**What is expected:**
In the data below, find each line that contains the word "Table" and copy it.

**Data to examine:**

....

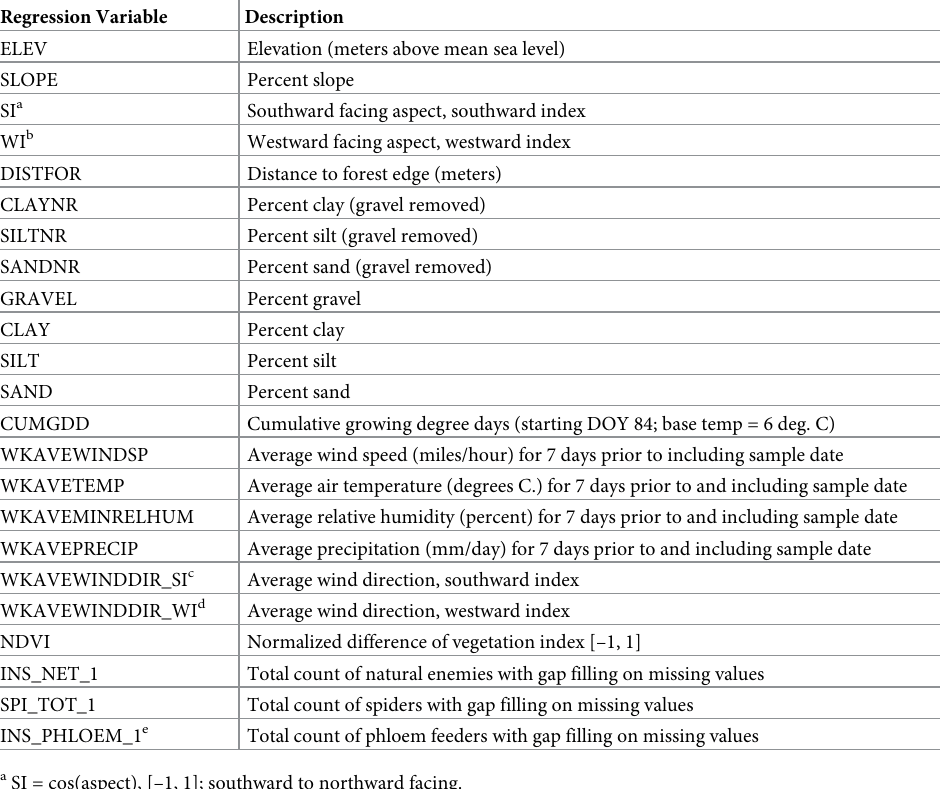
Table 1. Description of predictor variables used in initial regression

....

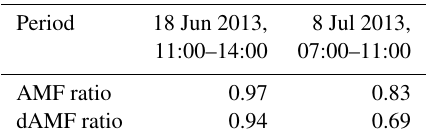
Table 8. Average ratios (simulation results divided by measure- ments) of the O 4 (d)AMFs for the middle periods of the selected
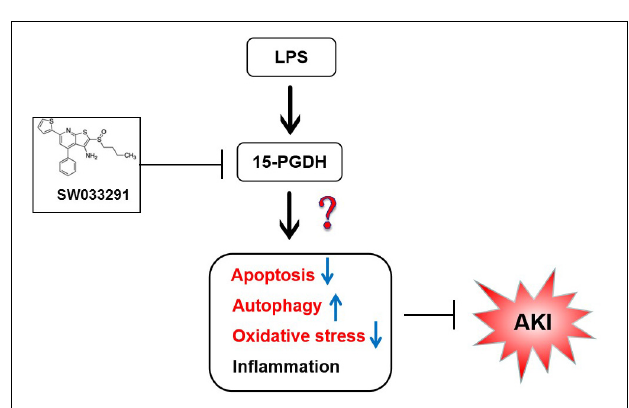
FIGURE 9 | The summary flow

....

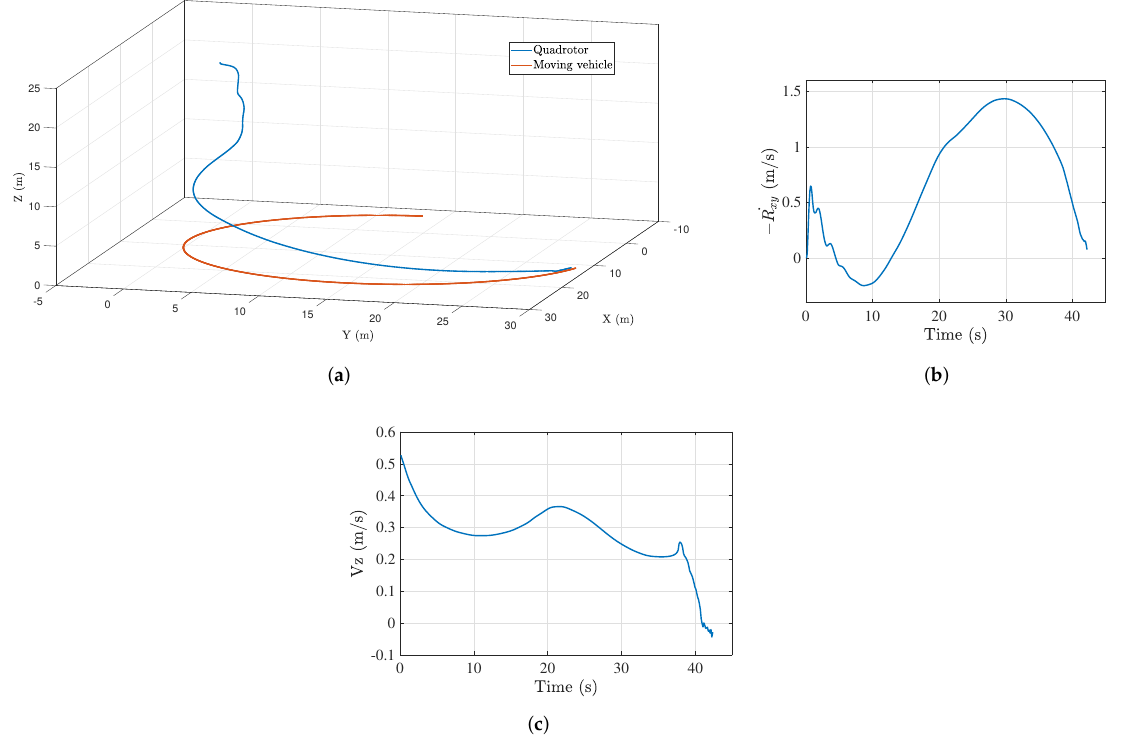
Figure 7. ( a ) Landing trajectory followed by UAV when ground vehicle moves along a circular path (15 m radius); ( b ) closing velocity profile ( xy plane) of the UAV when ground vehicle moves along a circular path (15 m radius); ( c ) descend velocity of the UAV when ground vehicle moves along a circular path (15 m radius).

....

**Result:**
Table 1. Description of predictor variables used in initial regression
Table 8. Average ratios (simulation results divided by measure- ments) of the O 4 (d)AMFs for the middle periods of the selected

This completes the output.